Wednesday, January 20, 2021
Home Safety S.A.F.E. Alerts to be Offered Nationwide to School Districts

S.A.F.E. Alerts to be Offered Nationwide to School Districts

The Safety Alerts For Education (S.A.F.E.) mobile phone application is a geographical alert system that can be used in emergency situations and is designed for school districts. Currently, the app is only available to New Hampshire and Massachusetts school districts, but it is scheduled to be released nationwide on April 19.

S.A.F.E was created by the same developers, Ping4, as Massachusetts Alerts in 2011. This system was used in the Boston Marathon bomber manhunt and in the aftermath of Hurricane Sandy.
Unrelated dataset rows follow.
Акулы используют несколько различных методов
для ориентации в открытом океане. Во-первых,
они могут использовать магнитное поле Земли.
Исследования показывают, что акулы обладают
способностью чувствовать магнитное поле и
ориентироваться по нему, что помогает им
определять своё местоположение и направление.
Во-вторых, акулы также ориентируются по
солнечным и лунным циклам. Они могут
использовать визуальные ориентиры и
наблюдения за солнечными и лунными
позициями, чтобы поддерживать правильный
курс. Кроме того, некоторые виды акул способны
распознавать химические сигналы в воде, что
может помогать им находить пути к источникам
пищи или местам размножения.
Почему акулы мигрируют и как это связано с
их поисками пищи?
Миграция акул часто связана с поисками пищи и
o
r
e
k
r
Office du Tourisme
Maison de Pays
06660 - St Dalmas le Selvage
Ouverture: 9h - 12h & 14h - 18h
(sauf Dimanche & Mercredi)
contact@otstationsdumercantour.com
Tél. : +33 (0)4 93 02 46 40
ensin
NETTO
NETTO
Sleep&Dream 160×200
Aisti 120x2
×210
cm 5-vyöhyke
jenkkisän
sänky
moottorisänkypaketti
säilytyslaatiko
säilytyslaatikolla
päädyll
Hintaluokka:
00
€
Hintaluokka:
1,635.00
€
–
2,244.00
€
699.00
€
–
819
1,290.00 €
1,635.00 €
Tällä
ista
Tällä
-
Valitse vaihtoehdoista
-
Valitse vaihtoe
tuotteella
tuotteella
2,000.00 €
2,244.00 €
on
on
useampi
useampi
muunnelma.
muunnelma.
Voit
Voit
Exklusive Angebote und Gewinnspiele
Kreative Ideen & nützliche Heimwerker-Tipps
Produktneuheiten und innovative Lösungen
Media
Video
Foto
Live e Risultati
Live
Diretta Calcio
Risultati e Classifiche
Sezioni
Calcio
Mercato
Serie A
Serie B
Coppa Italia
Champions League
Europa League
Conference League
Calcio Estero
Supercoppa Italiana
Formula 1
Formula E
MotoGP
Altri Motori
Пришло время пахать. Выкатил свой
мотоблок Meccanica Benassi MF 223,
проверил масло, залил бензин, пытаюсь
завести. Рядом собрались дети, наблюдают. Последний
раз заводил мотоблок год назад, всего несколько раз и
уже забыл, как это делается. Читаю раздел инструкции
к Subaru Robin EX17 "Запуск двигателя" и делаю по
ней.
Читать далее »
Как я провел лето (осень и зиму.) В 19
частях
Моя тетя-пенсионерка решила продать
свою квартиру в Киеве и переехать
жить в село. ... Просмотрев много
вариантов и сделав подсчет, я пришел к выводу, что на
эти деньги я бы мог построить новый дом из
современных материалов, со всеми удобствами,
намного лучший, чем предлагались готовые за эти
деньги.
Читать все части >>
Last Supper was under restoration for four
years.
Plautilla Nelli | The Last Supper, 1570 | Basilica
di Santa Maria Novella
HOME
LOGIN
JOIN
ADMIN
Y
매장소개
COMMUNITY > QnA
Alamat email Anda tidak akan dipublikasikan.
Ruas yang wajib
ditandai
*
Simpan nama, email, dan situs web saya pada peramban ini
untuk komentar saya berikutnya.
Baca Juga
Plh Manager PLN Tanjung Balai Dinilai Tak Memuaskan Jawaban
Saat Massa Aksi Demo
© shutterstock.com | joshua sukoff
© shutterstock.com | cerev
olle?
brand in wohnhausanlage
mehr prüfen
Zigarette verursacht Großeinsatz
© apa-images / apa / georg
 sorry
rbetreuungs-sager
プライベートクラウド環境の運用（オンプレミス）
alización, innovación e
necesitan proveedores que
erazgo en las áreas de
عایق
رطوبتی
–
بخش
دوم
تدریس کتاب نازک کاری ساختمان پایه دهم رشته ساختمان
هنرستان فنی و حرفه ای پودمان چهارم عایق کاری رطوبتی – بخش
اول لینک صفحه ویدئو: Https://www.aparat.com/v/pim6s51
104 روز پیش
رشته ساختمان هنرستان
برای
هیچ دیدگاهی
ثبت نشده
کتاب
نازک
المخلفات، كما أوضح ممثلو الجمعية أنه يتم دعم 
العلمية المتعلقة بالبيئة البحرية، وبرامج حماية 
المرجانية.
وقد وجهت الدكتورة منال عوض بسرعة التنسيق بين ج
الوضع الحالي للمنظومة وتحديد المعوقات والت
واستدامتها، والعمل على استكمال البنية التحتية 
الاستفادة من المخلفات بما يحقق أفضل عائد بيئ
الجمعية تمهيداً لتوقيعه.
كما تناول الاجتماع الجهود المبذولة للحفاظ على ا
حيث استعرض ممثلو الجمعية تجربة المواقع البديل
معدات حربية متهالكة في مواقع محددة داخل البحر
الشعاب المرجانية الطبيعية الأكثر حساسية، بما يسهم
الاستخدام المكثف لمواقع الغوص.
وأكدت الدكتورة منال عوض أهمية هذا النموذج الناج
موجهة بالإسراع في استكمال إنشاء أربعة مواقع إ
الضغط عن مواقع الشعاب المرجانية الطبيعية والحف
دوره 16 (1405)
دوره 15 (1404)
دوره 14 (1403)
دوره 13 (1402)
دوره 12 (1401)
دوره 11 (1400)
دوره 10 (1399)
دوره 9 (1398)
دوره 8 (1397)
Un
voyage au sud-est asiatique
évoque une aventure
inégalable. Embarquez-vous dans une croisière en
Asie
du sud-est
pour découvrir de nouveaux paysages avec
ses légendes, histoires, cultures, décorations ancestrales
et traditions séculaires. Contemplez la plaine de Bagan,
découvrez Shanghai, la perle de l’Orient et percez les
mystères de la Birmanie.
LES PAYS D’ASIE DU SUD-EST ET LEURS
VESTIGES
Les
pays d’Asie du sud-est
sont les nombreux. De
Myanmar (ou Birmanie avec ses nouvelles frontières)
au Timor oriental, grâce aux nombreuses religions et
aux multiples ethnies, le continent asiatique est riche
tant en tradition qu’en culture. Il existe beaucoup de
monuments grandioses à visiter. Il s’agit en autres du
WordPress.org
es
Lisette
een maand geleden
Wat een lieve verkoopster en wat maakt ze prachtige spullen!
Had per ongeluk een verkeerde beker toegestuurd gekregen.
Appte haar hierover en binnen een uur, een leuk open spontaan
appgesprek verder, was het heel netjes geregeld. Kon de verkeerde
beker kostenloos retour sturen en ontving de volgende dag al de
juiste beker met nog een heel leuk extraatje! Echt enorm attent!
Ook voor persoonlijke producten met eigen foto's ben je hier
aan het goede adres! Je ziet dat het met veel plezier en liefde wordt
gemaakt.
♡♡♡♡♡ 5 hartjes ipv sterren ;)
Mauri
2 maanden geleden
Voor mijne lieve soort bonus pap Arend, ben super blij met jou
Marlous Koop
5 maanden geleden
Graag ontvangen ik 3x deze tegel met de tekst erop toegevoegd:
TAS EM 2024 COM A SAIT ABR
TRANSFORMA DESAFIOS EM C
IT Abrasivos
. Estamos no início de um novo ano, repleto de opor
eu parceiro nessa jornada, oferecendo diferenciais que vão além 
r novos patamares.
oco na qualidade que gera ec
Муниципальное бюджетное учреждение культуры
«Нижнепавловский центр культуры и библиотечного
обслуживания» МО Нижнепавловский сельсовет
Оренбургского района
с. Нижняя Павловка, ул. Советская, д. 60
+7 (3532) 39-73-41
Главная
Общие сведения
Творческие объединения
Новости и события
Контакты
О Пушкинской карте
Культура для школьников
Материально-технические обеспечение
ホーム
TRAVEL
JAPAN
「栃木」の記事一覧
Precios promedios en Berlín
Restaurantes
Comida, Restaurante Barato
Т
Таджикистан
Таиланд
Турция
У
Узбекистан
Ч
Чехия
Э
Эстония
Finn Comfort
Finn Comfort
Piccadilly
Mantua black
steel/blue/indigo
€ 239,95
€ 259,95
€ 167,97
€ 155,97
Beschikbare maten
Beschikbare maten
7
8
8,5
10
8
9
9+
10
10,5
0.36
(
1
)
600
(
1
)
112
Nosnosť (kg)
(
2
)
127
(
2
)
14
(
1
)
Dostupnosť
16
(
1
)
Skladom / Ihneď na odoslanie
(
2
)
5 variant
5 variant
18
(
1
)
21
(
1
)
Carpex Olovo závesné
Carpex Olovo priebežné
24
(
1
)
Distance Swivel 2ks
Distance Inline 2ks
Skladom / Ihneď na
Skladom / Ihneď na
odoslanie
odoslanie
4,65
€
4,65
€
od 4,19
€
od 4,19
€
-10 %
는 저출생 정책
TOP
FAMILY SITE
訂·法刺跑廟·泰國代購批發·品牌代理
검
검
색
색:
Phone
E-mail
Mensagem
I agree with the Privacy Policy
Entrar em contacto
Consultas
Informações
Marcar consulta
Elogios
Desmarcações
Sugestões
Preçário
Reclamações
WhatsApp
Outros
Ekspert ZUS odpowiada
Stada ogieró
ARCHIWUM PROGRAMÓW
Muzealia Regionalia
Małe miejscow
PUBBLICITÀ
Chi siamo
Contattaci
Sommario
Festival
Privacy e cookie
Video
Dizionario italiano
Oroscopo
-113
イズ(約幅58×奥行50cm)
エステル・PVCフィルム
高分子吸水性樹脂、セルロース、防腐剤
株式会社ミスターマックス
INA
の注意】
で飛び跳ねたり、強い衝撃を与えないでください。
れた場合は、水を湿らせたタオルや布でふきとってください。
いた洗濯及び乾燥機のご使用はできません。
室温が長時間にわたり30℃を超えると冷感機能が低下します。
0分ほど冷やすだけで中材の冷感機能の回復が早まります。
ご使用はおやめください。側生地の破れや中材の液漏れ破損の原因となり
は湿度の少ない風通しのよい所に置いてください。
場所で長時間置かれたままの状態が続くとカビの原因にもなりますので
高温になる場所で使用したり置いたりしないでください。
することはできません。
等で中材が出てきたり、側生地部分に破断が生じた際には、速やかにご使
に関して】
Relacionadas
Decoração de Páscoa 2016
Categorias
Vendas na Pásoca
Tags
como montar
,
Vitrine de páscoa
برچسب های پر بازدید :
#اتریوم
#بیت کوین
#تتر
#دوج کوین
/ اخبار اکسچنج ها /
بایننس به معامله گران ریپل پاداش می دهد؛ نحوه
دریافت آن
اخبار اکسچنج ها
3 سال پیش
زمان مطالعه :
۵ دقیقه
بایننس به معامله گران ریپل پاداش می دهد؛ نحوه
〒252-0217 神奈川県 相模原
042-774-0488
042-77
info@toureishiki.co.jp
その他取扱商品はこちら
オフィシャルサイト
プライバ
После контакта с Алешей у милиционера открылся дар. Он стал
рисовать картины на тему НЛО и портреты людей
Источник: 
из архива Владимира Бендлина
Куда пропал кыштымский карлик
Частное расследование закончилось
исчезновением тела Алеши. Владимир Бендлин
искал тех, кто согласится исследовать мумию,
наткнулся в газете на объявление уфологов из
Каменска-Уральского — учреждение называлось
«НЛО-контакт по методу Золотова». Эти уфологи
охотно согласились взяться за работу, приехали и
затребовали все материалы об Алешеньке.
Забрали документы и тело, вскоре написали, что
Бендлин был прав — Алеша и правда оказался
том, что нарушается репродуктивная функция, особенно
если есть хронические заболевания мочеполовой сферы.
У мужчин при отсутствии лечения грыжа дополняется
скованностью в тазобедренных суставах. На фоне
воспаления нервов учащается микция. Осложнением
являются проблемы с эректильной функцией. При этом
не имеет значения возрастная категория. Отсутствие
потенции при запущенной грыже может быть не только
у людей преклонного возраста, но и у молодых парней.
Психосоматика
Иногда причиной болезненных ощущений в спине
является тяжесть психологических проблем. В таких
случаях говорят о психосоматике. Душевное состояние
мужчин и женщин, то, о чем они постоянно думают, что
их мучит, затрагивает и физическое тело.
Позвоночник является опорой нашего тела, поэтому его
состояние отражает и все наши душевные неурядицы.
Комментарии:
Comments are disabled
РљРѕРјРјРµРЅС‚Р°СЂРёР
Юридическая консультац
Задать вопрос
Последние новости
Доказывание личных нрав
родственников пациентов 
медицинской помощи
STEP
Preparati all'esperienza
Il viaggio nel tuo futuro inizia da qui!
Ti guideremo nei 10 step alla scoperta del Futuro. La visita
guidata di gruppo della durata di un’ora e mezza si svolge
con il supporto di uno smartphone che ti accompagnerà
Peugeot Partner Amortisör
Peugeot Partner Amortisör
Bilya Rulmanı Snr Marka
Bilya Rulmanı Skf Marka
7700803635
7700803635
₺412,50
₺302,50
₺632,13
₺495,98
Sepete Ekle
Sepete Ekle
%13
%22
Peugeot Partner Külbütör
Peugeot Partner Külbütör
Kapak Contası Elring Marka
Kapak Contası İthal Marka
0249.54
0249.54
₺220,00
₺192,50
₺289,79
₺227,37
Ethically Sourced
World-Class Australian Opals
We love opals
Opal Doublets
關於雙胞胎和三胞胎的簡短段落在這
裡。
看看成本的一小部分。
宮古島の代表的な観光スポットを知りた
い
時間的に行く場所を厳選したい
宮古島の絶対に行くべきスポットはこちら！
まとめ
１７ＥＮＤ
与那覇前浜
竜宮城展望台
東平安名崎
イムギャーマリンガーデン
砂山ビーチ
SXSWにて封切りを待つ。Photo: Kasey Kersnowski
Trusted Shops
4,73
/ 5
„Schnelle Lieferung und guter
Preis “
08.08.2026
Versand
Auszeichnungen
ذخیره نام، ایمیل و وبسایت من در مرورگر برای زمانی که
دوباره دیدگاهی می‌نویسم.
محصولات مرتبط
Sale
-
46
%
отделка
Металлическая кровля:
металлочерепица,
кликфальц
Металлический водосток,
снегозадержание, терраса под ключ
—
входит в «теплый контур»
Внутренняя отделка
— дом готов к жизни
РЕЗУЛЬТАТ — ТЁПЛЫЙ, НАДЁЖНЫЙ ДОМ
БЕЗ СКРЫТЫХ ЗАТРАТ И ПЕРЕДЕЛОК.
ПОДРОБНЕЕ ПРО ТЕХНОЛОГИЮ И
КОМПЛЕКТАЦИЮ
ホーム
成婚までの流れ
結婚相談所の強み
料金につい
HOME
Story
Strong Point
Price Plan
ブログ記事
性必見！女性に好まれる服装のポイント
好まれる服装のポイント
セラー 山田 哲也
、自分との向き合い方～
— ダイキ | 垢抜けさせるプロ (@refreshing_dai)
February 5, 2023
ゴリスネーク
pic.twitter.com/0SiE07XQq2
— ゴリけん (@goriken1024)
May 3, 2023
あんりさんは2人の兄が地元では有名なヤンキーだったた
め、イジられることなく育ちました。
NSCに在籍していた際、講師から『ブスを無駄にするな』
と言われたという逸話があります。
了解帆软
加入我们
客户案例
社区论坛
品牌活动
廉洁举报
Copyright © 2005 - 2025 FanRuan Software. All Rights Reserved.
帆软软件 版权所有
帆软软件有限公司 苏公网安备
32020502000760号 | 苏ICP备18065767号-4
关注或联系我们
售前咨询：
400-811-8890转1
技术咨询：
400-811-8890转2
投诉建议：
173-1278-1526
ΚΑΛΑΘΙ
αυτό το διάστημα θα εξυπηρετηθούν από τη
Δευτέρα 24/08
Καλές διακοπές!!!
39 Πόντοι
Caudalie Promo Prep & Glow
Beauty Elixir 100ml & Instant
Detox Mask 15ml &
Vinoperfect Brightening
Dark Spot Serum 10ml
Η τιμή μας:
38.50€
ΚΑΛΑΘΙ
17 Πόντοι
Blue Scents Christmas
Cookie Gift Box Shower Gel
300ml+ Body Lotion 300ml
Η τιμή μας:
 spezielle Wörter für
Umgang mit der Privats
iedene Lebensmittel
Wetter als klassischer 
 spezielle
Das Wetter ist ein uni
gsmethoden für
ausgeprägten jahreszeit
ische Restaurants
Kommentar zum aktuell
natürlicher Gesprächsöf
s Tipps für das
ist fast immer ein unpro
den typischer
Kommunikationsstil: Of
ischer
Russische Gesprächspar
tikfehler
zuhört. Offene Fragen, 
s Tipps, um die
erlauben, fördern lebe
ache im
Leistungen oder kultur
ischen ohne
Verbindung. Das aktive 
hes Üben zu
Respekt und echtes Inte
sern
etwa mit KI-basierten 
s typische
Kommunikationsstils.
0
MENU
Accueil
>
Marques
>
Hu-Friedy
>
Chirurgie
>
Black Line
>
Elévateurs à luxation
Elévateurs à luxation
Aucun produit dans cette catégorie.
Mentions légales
“We got into it because we were in the right place at the right time to do something meaningfully good,” Jim Bender, CEO and founder of Ping4, told School Transportation News.

The S.A.F.E. discussion started after the Parkland shooting on Feb. 14 last year. Following the shooting, there were several student protests, in which students wanted to improve the safety of their schools.

“We started to realize a lot of students perceive that their schools aren’t as safe as they should be, or that they need to be,” Bender said. “And if there is this wide of a perception that schools aren’t as safe as they need to be, that undermines the whole educational system of our country.” That’s because, “students aren’t going to be learning as well as they should be, if they don’t feel safe, and teachers won’t be teaching as well as they should be,” Bender stressed.

The system is based on geographic proximity. School districts can add latitude and longitude, and a geofence can be set up in any shape; a circle, square or polygon around their school and community.

“You can have a 200-sided polygon if you wanted,” Bender said. “And if you happen to be within the boundaries of that, if your phone is in the boundaries of that, then your phone will get the signal being sent out.”

Alerts can be sent in all forms of videos, text messages, links, audio, photos, and so on. If a user receives an alert, they can reply directly back to the sender with a photo of their location, or a text message with more information. Bender said this function is extremely helpful for law enforcement.

“We can send up to a million messages per minute with this,” Bender said. “So even in an extreme crisis, in a widespread calamity, this system is less likely to get overwhelmed than almost anything else you can think of.”

School districts officials can sign up their school by visiting the Ping4 website and entering their details. Within a matter of days, they will receive their credentials for S.A.F.E. It would then be the school’s responsibility to inform its community and students to download the app onto their phones. The app is required to receive the safety notifications and alerts.

When school districts are signing up, they should be cognitive of their bus routes, Bender noted. There are two ways the bus drivers and students who are riding the bus to and from school can receive the safety alerts. Their school district can set-up the geofence to include all bus routes, or the students and drivers can set that school as a “watched location.” This feature can also benefit parents.

“Let’s say you were the mother of four children who attended four different schools, and you could be traveling anywhere in the world. If any of your four schools (that you set a watched location for) had an alert, you would get the alert too,” Bender said.

Another system feature is the receipt of alerts anywhere via app. If someone is visiting another town that has the safety alerts set up, the visitor would be able to receive any alerts that are sent out—as long as they are in the proximity of that geofence and have downloaded the application.

The system is currently available in 500 schools in New Hampshire, which Bender said is nearly the entire school population. Due to its success, Ping4 opened the system to schools in Massachusetts on March 25, and Bender said the company plans to release it nationwide in about two weeks.

School Transportation News reached out to the superintendent of Manchester School District in New Hampshire for comment on the S.A.F.E. system, but had not heard back at the time of this writing. Previously, Manchester School District’s school board voted to implement this program into its schools on May 29 of last year.